Far too little has been said or done about the counter-productive development practices in the video game industry. Veterans of the business have long observed video games have all the problems of a major film production combined with all the problems of launching a small spacecraft. With those kinds of pressures on developers, producers and creative professionals, it is understandable that things might become a little frayed from time to time.
The problem is the frayed state of affairs occurs far more often than "time to time," and the results of what ultimately can be chalked up to bad management are creating a perpetual crisis in the industry. Instead of game development becoming easier, faster and less expensive both in terms of human stress and financial budgets, the practice of getting games off the drawing board and on to store shelves has become the vocational equivalent of warfare, with the hardest working people in the equation continually on the front lines.
Not all is lost, of course. It is possible to improve game development and provide for the welfare of developers at the same time. The immediate problem is a simple one. Getting management and video game customers to listen.
What many managers fail to realize, especially in the technology industry, is that cavalry charges are expensive and limited in number. They are not, nor should they be viewed as a routine battlefield maneuver, to continue the metaphor.
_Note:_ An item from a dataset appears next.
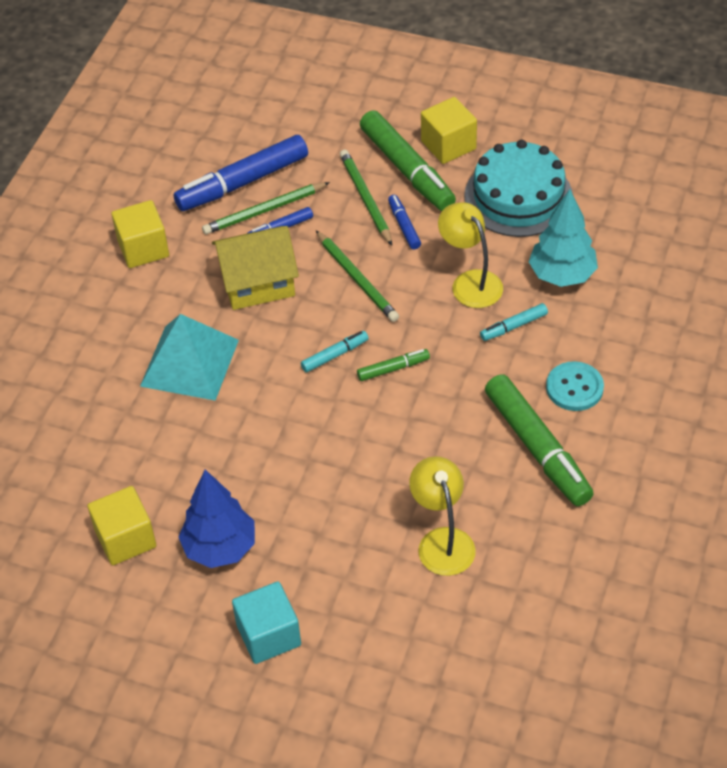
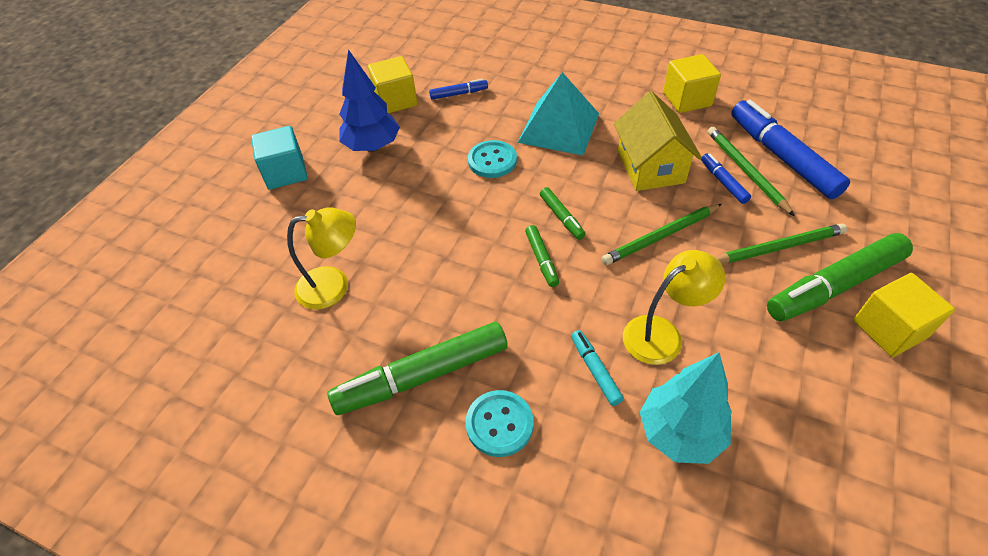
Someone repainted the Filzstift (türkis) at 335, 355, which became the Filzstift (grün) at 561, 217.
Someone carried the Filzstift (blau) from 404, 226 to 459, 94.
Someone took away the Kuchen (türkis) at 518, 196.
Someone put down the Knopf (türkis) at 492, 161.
They should be deployed carefully and at the right time and place. Otherwise, what a manager might believe is a cavalry charge will turn out to be nothing more effective than a lot of horses running fast, with the overwhelming majority of the damage being done not to the enemy, but to the manager's own troops.
Game developers who are working flat out at top speed and for a maximum hourly schedule on a more or less continuous basis is living proof of bad management. Human beings do not work that way. Diminishing returns immediately take over and despite all the dizzying schedules and pep talks, the results don't match the pain and stress.
The first step in improving game development speed is allowing developers to act and work like human beings.
Video game customers have become accustomed to the idea of every game having innovative brand new technology combined with an immense library of original art, a vast open world to explore and non-stop downloadable updates including new content. It also must run on nearly any device, cost half-price and be in stores right now. Otherwise the developer should be prepared for a months-long campaign of criticism complete with half-hour videos, long comment threads full of complaints, one-star reviews and boycotts.
Games like these come along once or twice every five years. They are not the status quo any more than the SR-71 set the standard for passenger jet travel. Developing video games in this manner would be like inventing a new kind of camera every time a director sets out to make a film. There are no budgets that can sustain that kind of ambition.
To become realistic, games must be reduced in scope. In the game of baseball, one of the most effective winning strategies is for hitters to swing for singles and doubles, not home runs. Two singles and a double score just as many runs as two successful swings for the fence.
The second step in improving game development speed is to design more manageable games with a dramatically reduced scope.
It must become possible and commercially acceptable for game developers to re-use assets. Like a set in a film, once a "world" has been developed, it should be permissible to use that world in more than one game. This would not only allow developers to amortize their investments in game assets, but it would serve both of the previous objectives by reducing scope and taking big chunks out of the project plan for follow-on games in a particular franchise.
While many people lament the idea of sequels and remakes, the fact is successful creative projects are entitled to a second victory lap, since you can be sure the market will be relentless in punishing those projects that didn't quite hit the mark. Starting from scratch and investing 4000 man-years in every new game is simply not sustainable, regardless of how overheated game industry revenues get.
When developers can plan for the ability to amortize their game assets, markets of both efficiency and scale will take over, the business of developing games will specialize, and life will improve for everyone including game customers and fans.